Egypt’s Minister of International Cooperation Sahar Nasr received Wednesday a delegation from US-based global food security company Blumberg Grain.
The delegation included the U.S. company’s Chairman Philip Blumberg and its CEO David Blumberg.
The Egyptian minister gave an overview of ongoing and future development projects to which Blumberg Grain can contribute.
Upon President Abdel Fattah al-Sisi’ directives, the Egyptian government is implementing several development projects that aim to create job opportunities for youth, raise standards of living and provide all basic requirements for citizens, especially in the agricultural field, minister Nasr said.
Nasr commended Blumberg Grain’s project which would turn Egypt into the hub of food security in the Middle East and Africa.
This includes several projects such as the Shouna project for all Egyptian farms, building a manufacturing plant for the MENA region in Port Said, developing a logistics services zone for increasing the production of perishable products in Egypt, and investing in the huge plant for a cooling equipment chain in Damietta and Port Said.

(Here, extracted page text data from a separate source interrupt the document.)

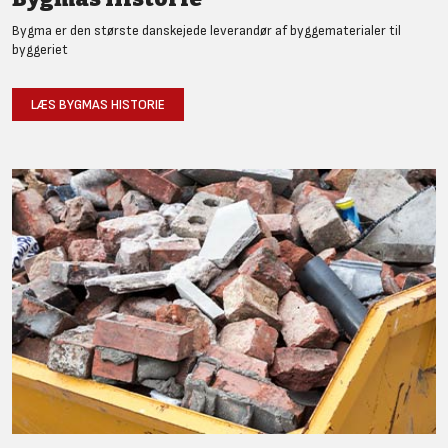
Bygma er den største danskejede leverandør af byggematerialer til
byggeriet
LÆS BYGMAS HISTORIE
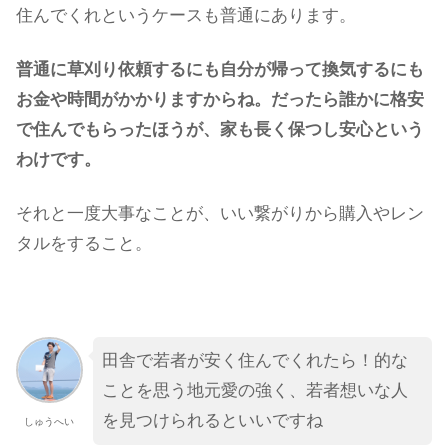
住んでくれというケースも普通にあります。
普通に草刈り依頼するにも自分が帰って換気するにも
お金や時間がかかりますからね。だったら誰かに格安
で住んでもらったほうが、家も長く保つし安心という
わけです。
それと一度大事なことが、いい繋がりから購入やレン
タルをすること。
田舎で若者が安く住んでくれたら！的な
ことを思う地元愛の強く、若者想いな人
を見つけられるといいですね
しゅうへい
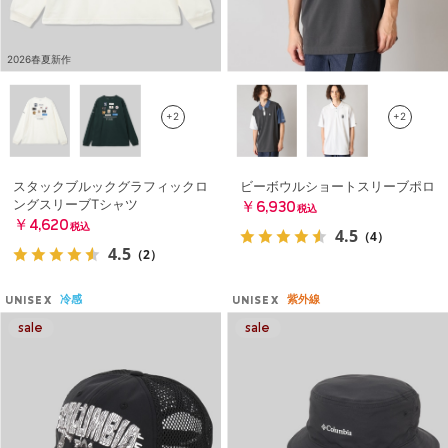
2026春夏新作
+2
+2
スタックブルックグラフィックロ
ビーボウルショートスリーブポロ
ングスリーブTシャツ
￥6,930
税込
￥4,620
税込
4.5
（4）
4.5
（2）
冷感
紫外線
UNISEX
UNISEX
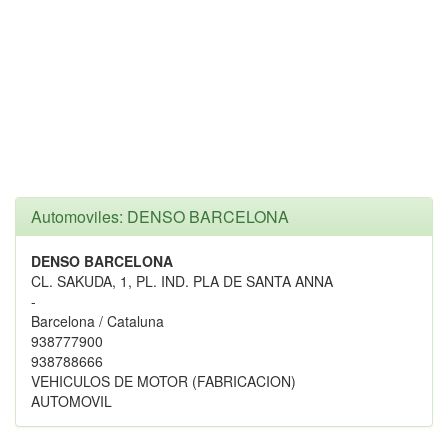
Automoviles: DENSO BARCELONA
DENSO BARCELONA
CL. SAKUDA, 1, PL. IND. PLA DE SANTA ANNA
-
Barcelona / Cataluna
938777900
938788666
VEHICULOS DE MOTOR (FABRICACION)
AUTOMOVIL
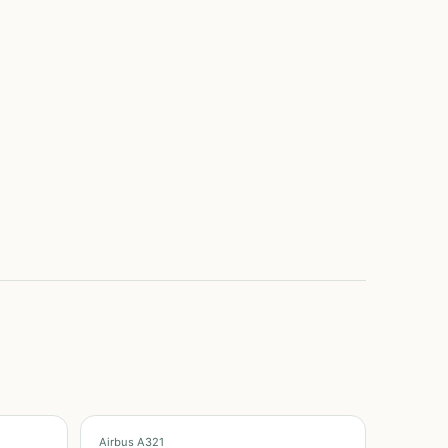
Airbus A321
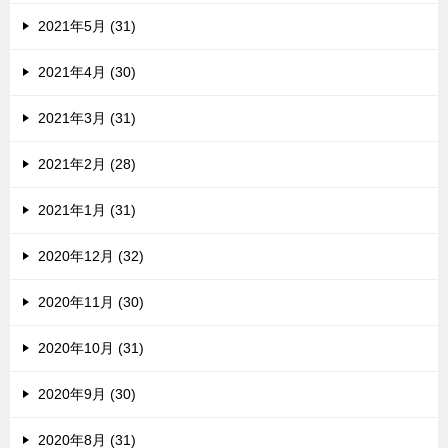
2021年5月 (31)
2021年4月 (30)
2021年3月 (31)
2021年2月 (28)
2021年1月 (31)
2020年12月 (32)
2020年11月 (30)
2020年10月 (31)
2020年9月 (30)
2020年8月 (31)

Philip Blumberg said that his company started the first phase of the barn development project and it included the establishment of 93 collection and treatment centres affiliated to Blumberg in 20 governorates during the harvest season of 2016.
He added that the second phase would start soon.
This project is expected to reduce the amount of hard currency used for importing wheat, Blumberg noted.
The Chairman pointed out that they are committed to supporting the Egyptian government in assisting farmers, investing in Egypt and contributing to economic growth by turning Egypt into an international agricultural hub, owing to its leading role in food security on the level of the African continent.
He also noted that establishing the manufacturing zone would contribute to creating around 1000 new direct job opportunities in Egypt and would generate around US$8 billion within five years. The manufacturing zone will also export Egyptian made equipment and machinery, which would, in turn, lead to a great increase in Egyptian made exports, besides securing foreign currency.